5 国民参加による自然保護への取組
(1) ナショナル・トラスト(国民環境基金)活動の推進
イギリスの「ナショナル・トラスト」に示唆を受け、募金活動を通じ広く国民の参加協力を得て良好な自然環境を有する土地の取得、管理を行い、保全を図って行こうとするナショナル・トラスト(国民環境基金)活動は、現在、北海道斜里町の「知床100平方メートル運動」や和歌山県田辺市の(財)天神崎の自然を大切にする会の活動等全国各地において推進されている。
こうした活動は自然保護の充実を国民的な広がりにおいて図って行く上で有意義なものであり,更に普及、定着していくことが期待される。

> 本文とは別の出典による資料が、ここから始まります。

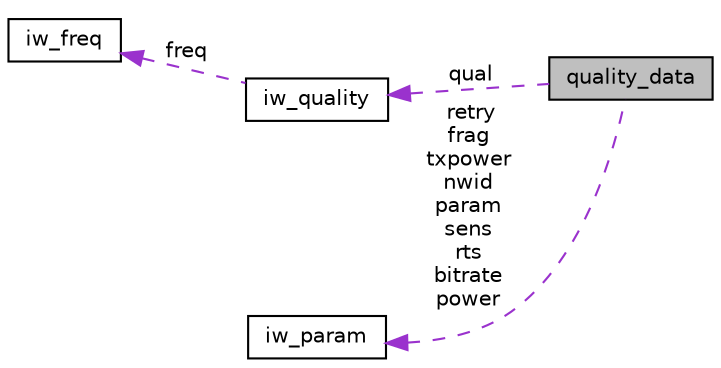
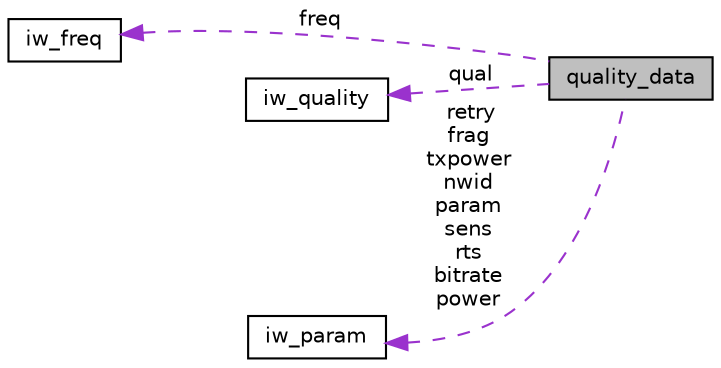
  digraph {
    rankdir=LR
    node [color=black fillcolor=white fontname=Helvetica fontsize=10 shape=record style=filled]
    edge [color=darkorchid3 dir=back fontname=Helvetica fontsize=10 labelfontname=Helvetica labelfontsize=10 style=dashed]
    n1 [fillcolor=grey75 fontcolor=black height=0.2 label=quality_data width=0.4]
    n2 [height=0.2 label=iw_quality width=0.4]
    n3 [height=0.2 label=iw_param width=0.4]
    n4 [height=0.2 label=iw_freq width=0.4]
    n2 -> n1 [label=" qual"]
    n3 -> n1 [label=" retry\nfrag\ntxpower\nnwid\nparam\nsens\nrts\nbitrate\npower"]
-   n4 -> n2 [label=" freq"]
+   n4 -> n1 [label=" freq"]
  }
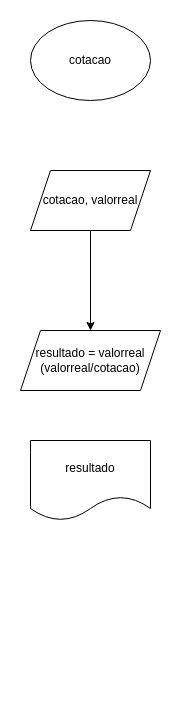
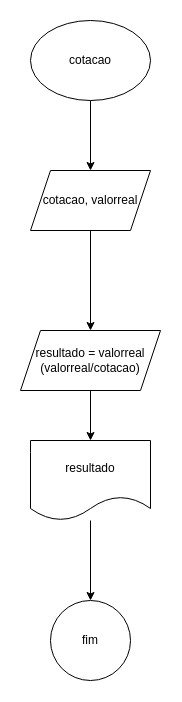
  <mxCell id="0" />
  <mxCell id="1" parent="0" />
+ <mxCell id="2" value="" style="edgeStyle=orthogonalEdgeStyle;rounded=0;orthogonalLoop=1;jettySize=auto;html=1;" edge="1" parent="1" source="3" target="5"><mxGeometry relative="1" as="geometry" /></mxCell>
  <mxCell id="3" value="cotacao" style="ellipse;whiteSpace=wrap;html=1;" vertex="1" parent="1"><mxGeometry x="30" y="20" width="120" height="80" as="geometry" /></mxCell>
  <mxCell id="4" value="" style="edgeStyle=orthogonalEdgeStyle;rounded=0;orthogonalLoop=1;jettySize=auto;html=1;" edge="1" parent="1" source="5" target="7"><mxGeometry relative="1" as="geometry" /></mxCell>
  <mxCell id="5" value="cotacao, valorreal" style="shape=parallelogram;perimeter=parallelogramPerimeter;whiteSpace=wrap;html=1;fixedSize=1;" vertex="1" parent="1"><mxGeometry x="30" y="170" width="120" height="60" as="geometry" /></mxCell>
+ <mxCell id="6" value="" style="edgeStyle=orthogonalEdgeStyle;rounded=0;orthogonalLoop=1;jettySize=auto;html=1;" edge="1" parent="1" source="7" target="9"><mxGeometry relative="1" as="geometry" /></mxCell>
  <mxCell id="7" value="resultado = valorreal&lt;div&gt;(valorreal/cotacao)&lt;/div&gt;" style="shape=parallelogram;perimeter=parallelogramPerimeter;whiteSpace=wrap;html=1;fixedSize=1;" vertex="1" parent="1"><mxGeometry x="20" y="330" width="140" height="60" as="geometry" /></mxCell>
+ <mxCell id="8" value="" style="edgeStyle=orthogonalEdgeStyle;rounded=0;orthogonalLoop=1;jettySize=auto;html=1;" edge="1" parent="1" source="9" target="10"><mxGeometry relative="1" as="geometry" /></mxCell>
  <mxCell id="9" value="resultado" style="shape=document;whiteSpace=wrap;html=1;boundedLbl=1;" vertex="1" parent="1"><mxGeometry x="30" y="440" width="120" height="80" as="geometry" /></mxCell>
+ <mxCell id="10" value="fim" style="ellipse;whiteSpace=wrap;html=1;" vertex="1" parent="1"><mxGeometry x="50" y="600" width="80" height="80" as="geometry" /></mxCell>
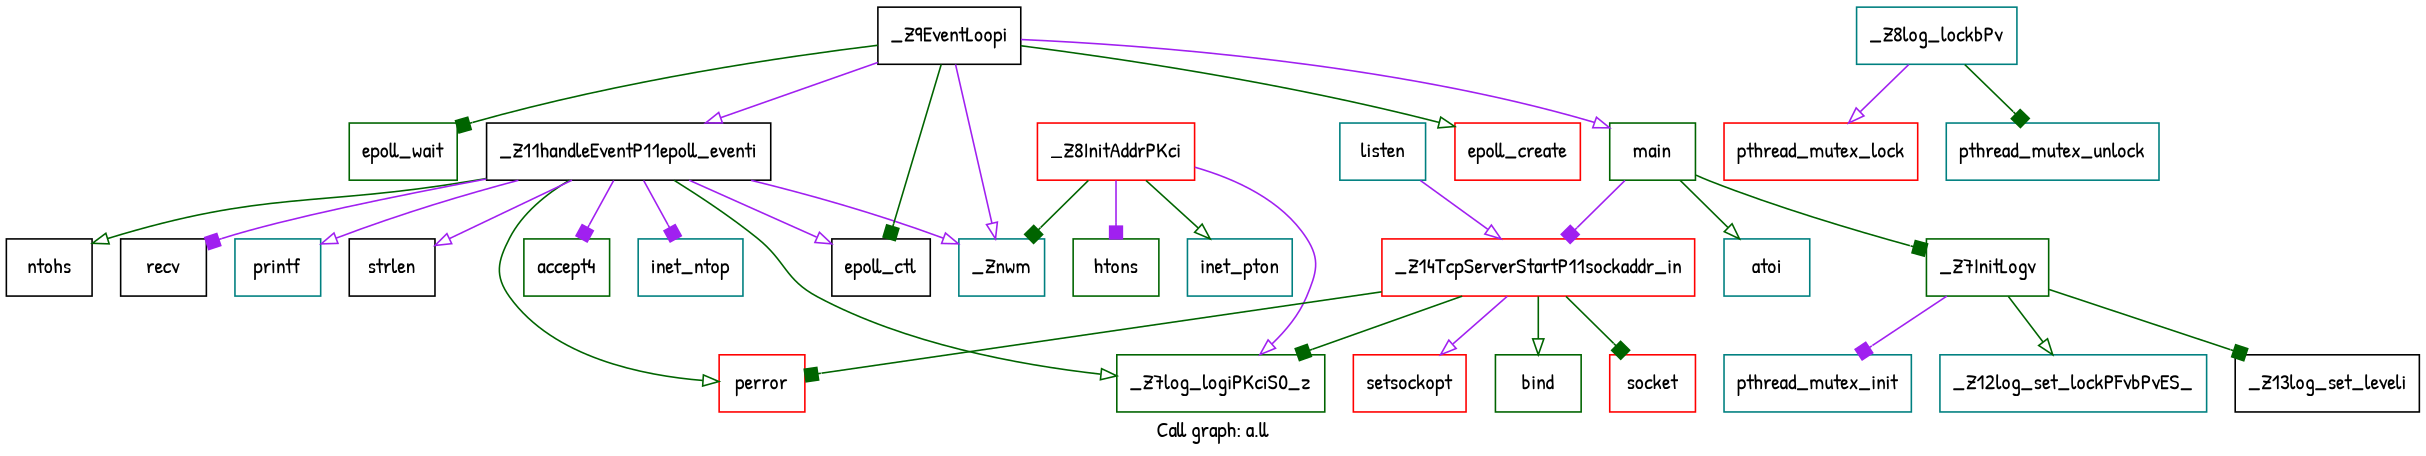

このため、61年度には、自然環境保全法人(自然環境の保全のため良好な自然環境を有する土地の買取り、管理に関する業務を行うことを主たる目的とする公益法人)に係る税制上の特例措置として同法人に相続財産を贈与した場合について、当該財産に係る相続税の非課税措置を講じたほか、ナショナル・トラスト活動の指針としてのマニュアルを作成するため、民間主導型の活動について国民環境基金活動推進調査を行った。
なお、62年1月には、自然環境保全法人の第1号として(財)天神崎の自然を大切にする会が認定されている。
(2) 公益信託自然保護ボランティアファンドの設立
ナショナル・トラスト活動以外にも、国民の手による自発的な自然保護活動として、自然公園等における自然の保全、復元、利用者指導、野生生物の保護増殖等のボランティア活動が全国各地で行われている。これらの活動を支援していくため61年10月には募金型の公益信託の第1号として自然保護ボランティアファンドが設立され、今後その発展・充実が期待されている。